> _Document section_:

_ _ _ _

In uterine endometrium, estrogen induces proliferation without differentiation. Progesterone, through its activation of PGR, inhibits the action of estrogen, preventing proliferation and triggering differentiation. Similarly, HOXA10 induces endometrial differentiation. In both endometrial cancer and endometriosis, expression of HOXA10 and PGR is reduced. Thus, the increase in expression of these two genes and the more rapid decidualization in response to exposure to cigarette smoke may provide the protective effects that prevent the development of these proliferative diseases in women who smoke.
One commonly accepted theory for the reduced incidence of endometrial cancer among smokers is that smoking causes ovarian damage, diminished ovarian reserve, and decreased estrogen production. Endogenous or exogenous estrogens unopposed by progesterone can increase the mitotic activity in endometrial cells [20
], leading to hyperplasia and malignancy [21
]. However, even lower-than-average levels of estrogen can cause hyperplasia or cancer as seen in women with chronic anovulation and low but static estrogen levels. Similarly, menopausal women treated with estrogen in the absence of a progestin have a high incidence of endometrial hyperplasia despite estrogen exposure well below that of a reproductive-age woman [22
]. It is unlikely that the small decline in estrogen production seen in reproductive-age smokers will prevent hyperplasia. Treatment with exogenous progesterone has been shown to have protective effects against development of endometrial cancer, as seen in the decreased incidence of endometrial cancer among users of combined estrogen and progestin oral contraceptives [23
]. An increase in the expression of PGR in the endometrium of smokers may provide a protective effect against neoplasm by creating increased progesterone sensitivity and responsiveness. We speculate that increased PGR may also enhance endometrial development and explain the high pregnancy rate among young smokers before the onset of diminished ovarian reserve.

_ _ _ _

(Stored items)
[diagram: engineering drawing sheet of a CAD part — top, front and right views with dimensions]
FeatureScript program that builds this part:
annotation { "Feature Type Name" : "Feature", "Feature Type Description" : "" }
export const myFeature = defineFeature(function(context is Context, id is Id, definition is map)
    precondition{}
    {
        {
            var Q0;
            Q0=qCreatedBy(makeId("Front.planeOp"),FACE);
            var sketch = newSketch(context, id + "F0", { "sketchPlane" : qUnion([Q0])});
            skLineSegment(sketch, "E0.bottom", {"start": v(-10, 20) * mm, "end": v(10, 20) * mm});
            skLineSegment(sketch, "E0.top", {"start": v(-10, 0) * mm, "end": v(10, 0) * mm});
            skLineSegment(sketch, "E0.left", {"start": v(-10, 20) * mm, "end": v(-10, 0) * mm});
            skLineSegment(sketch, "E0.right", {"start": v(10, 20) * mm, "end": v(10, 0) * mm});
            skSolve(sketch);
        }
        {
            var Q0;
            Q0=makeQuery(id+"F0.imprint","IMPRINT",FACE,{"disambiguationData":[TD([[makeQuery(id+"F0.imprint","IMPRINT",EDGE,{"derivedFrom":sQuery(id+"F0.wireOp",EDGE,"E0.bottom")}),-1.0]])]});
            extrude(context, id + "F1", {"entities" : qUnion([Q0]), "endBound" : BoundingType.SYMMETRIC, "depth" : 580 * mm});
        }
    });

_ _ _ _

Can you reproduce, in full and word for word, the passage on smoking and endometrial disease?

In uterine endometrium, estrogen induces proliferation without differentiation. Progesterone, through its activation of PGR, inhibits the action of estrogen, preventing proliferation and triggering differentiation. Similarly, HOXA10 induces endometrial differentiation. In both endometrial cancer and endometriosis, expression of HOXA10 and PGR is reduced. Thus, the increase in expression of these two genes and the more rapid decidualization in response to exposure to cigarette smoke may provide the protective effects that prevent the development of these proliferative diseases in women who smoke.
One commonly accepted theory for the reduced incidence of endometrial cancer among smokers is that smoking causes ovarian damage, diminished ovarian reserve, and decreased estrogen production. Endogenous or exogenous estrogens unopposed by progesterone can increase the mitotic activity in endometrial cells [20
], leading to hyperplasia and malignancy [21
]. However, even lower-than-average levels of estrogen can cause hyperplasia or cancer as seen in women with chronic anovulation and low but static estrogen levels. Similarly, menopausal women treated with estrogen in the absence of a progestin have a high incidence of endometrial hyperplasia despite estrogen exposure well below that of a reproductive-age woman [22
]. It is unlikely that the small decline in estrogen production seen in reproductive-age smokers will prevent hyperplasia. Treatment with exogenous progesterone has been shown to have protective effects against development of endometrial cancer, as seen in the decreased incidence of endometrial cancer among users of combined estrogen and progestin oral contraceptives [23
]. An increase in the expression of PGR in the endometrium of smokers may provide a protective effect against neoplasm by creating increased progesterone sensitivity and responsiveness. We speculate that increased PGR may also enhance endometrial development and explain the high pregnancy rate among young smokers before the onset of diminished ovarian reserve.